── Text passage ──

We discovered that self-care is essential
Under any circumstances, parenting presents challenges. But add all the new pandemic challenges and we were in a tailspin trying to navigate significant changes to our family's lifestyles, let alone processing the collective grief a year full of trauma and uncertainty piled on.
The role of parents shifted drastically. We became instant teachers, daycare providers, technical support staff, and caregivers. And that was all while continuing round-the-clock meal preparation, overseeing the upkeep of our always-occupied homes, and juggling our careers ... often remotely.
We were in a tailspin trying to navigate significant changes to our family's lifestyles, let alone processing the collective grief a year full of trauma and uncertainty piled on.
Stress levels skyrocketed. UCS Healthcare targeted the adverse effects in their article The Pandemic's Impact on Moms: Why Mental Health Needs to be a Priority. The article explained that it's completely normal to struggle during these surreal times. But more importantly, the message was that we need to take care of our minds and bodies in healthy ways and not rely on unsafe habits as coping mechanisms.
We've all heard about the benefits of regular self-care, but this past year it became evident that we moms must incorporate dedicated chunks of time to staying refreshed.
In my episode 10 Creative Ways to Indulge in Regular Self-Care, I offer some easy and fun ways to unwind. One of my favorites is my tip on "nexting." In a Washington Post article about self-care, Shane Lopez (a Gallup senior scientist and author of Making Hope Happen) noted that studies show that vacation anticipation can bring just as much psychological reward as the actual vacation. He referred to this as "nexting." (How incredibly clever!)
When you take the time to meet your own needs, it's a win-win for all.
I'll be doing some "nexting" as I prepare for Mother's Day and plan on recommitting to saying "yes" to me! I believe we moms need to remember that when you take care of yourself, in essence, you're taking better care of your family. When you take the time to meet your own needs, it's a win-win for all.
Our creativity soared
As a writer and mom to a large family, I've always searched out ways to keep my creative juices flowing. I'm not shy with the use of bold color, mixing up the design of our living spaces, or cooking with spicy and zesty ingredients. I once stenciled our bathroom to reflect a tropical aquarium, complete with seaweed and sand! The process of designing that vibrant space for my family left me feeling jazzed for months. My kids loved showing it to all their friends and were sad when we remodeled it a few years ago.

───
── Record excerpts ──

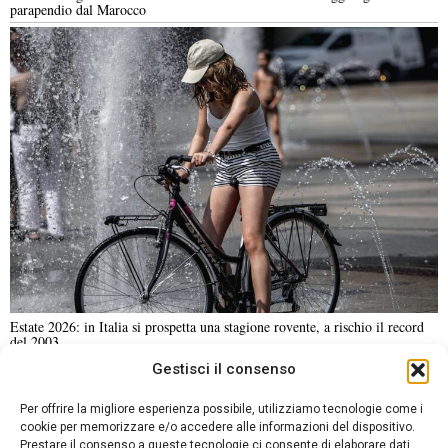
parapendio dal Marocco
Estate 2026: in Italia si prospetta una stagione rovente, a rischio il record
del 2003
Gestisci il consenso
NOTIZIE URGENTI
CRONACA
POLITICA
ECONOMIA
ESTERI
Per offrire la migliore esperienza possibile, utilizziamo tecnologie come i
ANALISI E OPINIONI
SPORT
CULTURA
VIAGGI
cookie per memorizzare e/o accedere alle informazioni del dispositivo.
Prestare il consenso a queste tecnologie ci consente di elaborare dati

───

» **Task instructions**:
1. In the pandemic parenting text, rewrite the part that opens with the words containing "We've all heard" and closes with "to staying refreshed.", replacing "refreshed" with "recharged".
2. According to the pandemic parenting text, what term did Shane Lopez use for the psychological reward of anticipating a vacation?
3. Please continue the pandemic parenting text from where it stops.
This data comes from a different source than the pandemic parenting text.

» **Outputs in order**:
1.
We've all heard about the benefits of regular self-care, but this past year it became evident that we moms must incorporate dedicated chunks of time to staying recharged.

2. "Nexting."

3.
As my kids grew and became involved in more outside activities, the extra snippets of time I had to pursue my creative outlets slowly disappeared. As I mentioned earlier about how we gleaned the gift of downtime throughout the pandemic, another unexpected bonus was the ability to get more creative.
Now that we weren't rushing from one appointment to another, we began looking for ways to liven up our home environment. (Being cooped up 24/7 allows you to see your space in a whole new light!) We also started eating all of our meals at home again, which opened the door to exploring delicious new recipes. I even took up sewing, making funky curtains for our tired bedroom spaces.
Getting crafty isn't the only creative twist to our homebound time this past year—we all found better ways to use our time in between virtual learning sessions. Stepping up our time with nature, learning to stay connected to friends and family with old-fashioned letters and phone calls, and enjoying the art of binge-reading has swept us out of our ruts. We're even engaging in interesting conversations more regularly, thanks to the extra time we're all enjoying in these creative realms.
As life slowly returns to a "new norm," I hope to harness this creative edge that has resurrected during these wild months. Hmm, maybe it's time to recreate that aquarium bathroom! It could be a fun family project to wrap up the twists and turns of this past year and celebrate the many gifts motherhood has given me.